20. In essence, the transaction before me is a loan of a common fund to one member. The member to whom the loan is to be advanced is selected either by casting of lots or by other means. The person who offers the highest discount is, in some cases, selected as the person entitled to the loan of the common fund. But the amount advanced to such member is a loan, and the common fund is lent to each subscriber in turn. As observed by Scotland, C.J., and Frere, J., in Kamakshi Achari v. Appavu Pillai (1863) 1 M.H.C.R. 448, 'It is simply a loan of the common fund to each subscriber in turn.' These remarks were made in 1863. It is really a debt in praesenti but to be paid by particular instalments if certain conditions be duly observed, but otherwise to be paid up at once irrespective of the benefit of time and instalments. It has been so viewed in this Presidency for a long time. English Courts have held that in such cases no question of penalty arises. See the observations of Lord Selborne at p. 696 in Wallingford v. Directors, etc. of the Mutual Society (1880) 5 A.C. 685, of Lord Blackburn at p. 705 and of Lord Watson at p. 710.
21. With reference to the general nature of such kuri transaction, I may quote the following observations of Benson and Sundara Aiyar, JJ., in Appeal No. 218 of 1911. The learned Judges say:
The kuri is a well-known institution in Malabar and is resorted to to help thrifty persons for the purpose of investing their savings with good chances of profit.
22. As kuri transactions are common in the States of Travancore and Cochin also, I just wanted to see how the Courts in those States have dealt with such a matter. Such transactions are in Travancore called Chitty-transactions and I find that the Travancore High Court has held that 'a stipulation of the kind in a chitty bond is not penal'. See Venkitasubramania Ayyar v. Velayudhami 15 T.L.R. 182 and Krishnan Raman v. Raman Aiyappan 21 T.L.R. 52 (which latter case refers at p. 55 to a Full Bench decision of that Court to the same effect) and 44 T.L.R. 461.

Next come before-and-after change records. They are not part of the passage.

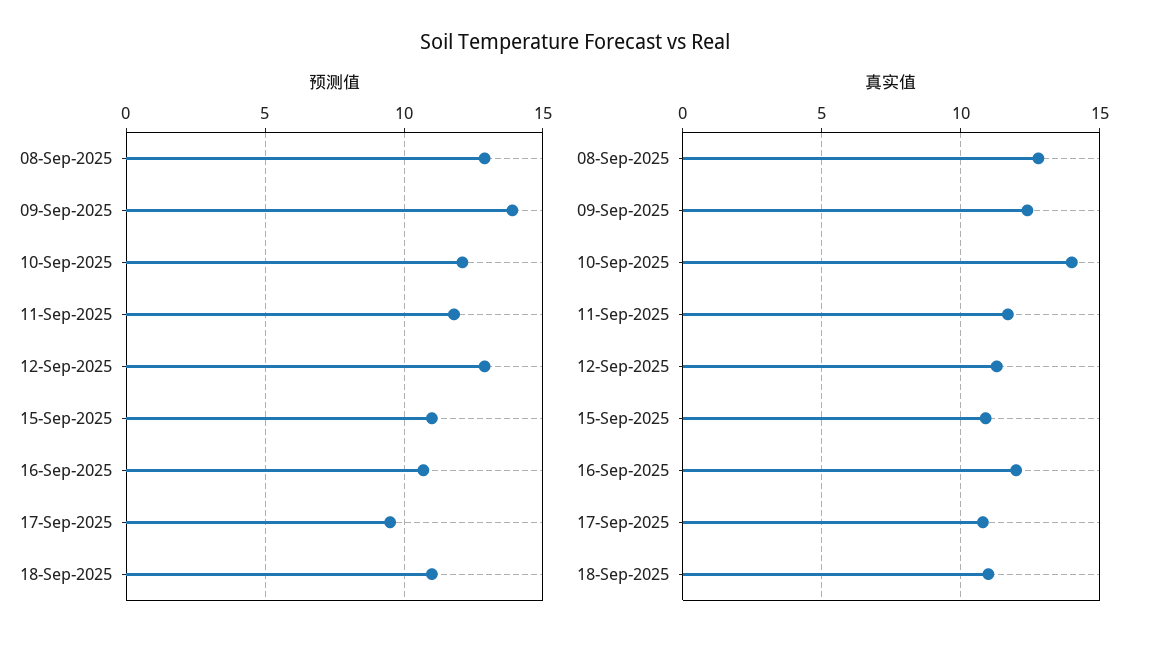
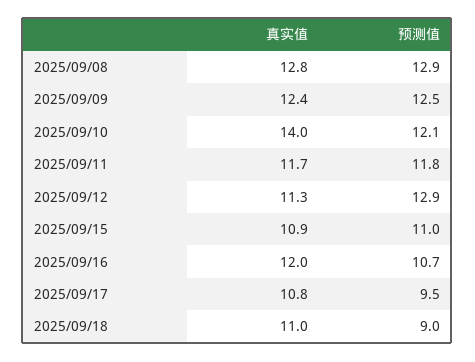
  {
    "预测值": {
      "08-Sep-2025": 12.9,
-     "09-Sep-2025": 14,
+     "09-Sep-2025": 12.5,
      "10-Sep-2025": 12.1,
      "11-Sep-2025": 11.8,
      "12-Sep-2025": 12.9,
      "15-Sep-2025": 11,
      "16-Sep-2025": 10.7,
      "17-Sep-2025": 9.5,
-     "18-Sep-2025": 11
+     "18-Sep-2025": 9
    },
    "真实值": {
      "08-Sep-2025": 12.8,
      "09-Sep-2025": 12.4,
      "10-Sep-2025": 14,
      "11-Sep-2025": 11.7,
      "12-Sep-2025": 11.3,
      "15-Sep-2025": 10.9,
      "16-Sep-2025": 12,
      "17-Sep-2025": 10.8,
      "18-Sep-2025": 11
    }
  }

23. The Chief Court of Cochin has also taken the same view. See 7 Cochin Law Reports 309 where it is remarked as follows:
When regard is had to the nature of a kuri, it is impossible to regard such a provision as a penalty.
24. I do not feel called upon in the circumstances to refer this question to a Bench.
25. I may note that no question has been argued before me whether the provision in this kuriwari relating to interest is penal or not, and so it is not necessary for me to give any opinion on that point in this case.
26. For the above reasons, I think that the learned District Munsif was in error in this case in holding that the plaintiff - the stake-holder - was not entitled to the amounts due for all the instalments together, and his decree will be modified by giving the plaintiff a decree for the whole of the amount sued for, together with interest at 6 per cent, from date of plaint till date of payment, with costs in this and in the Lower Court.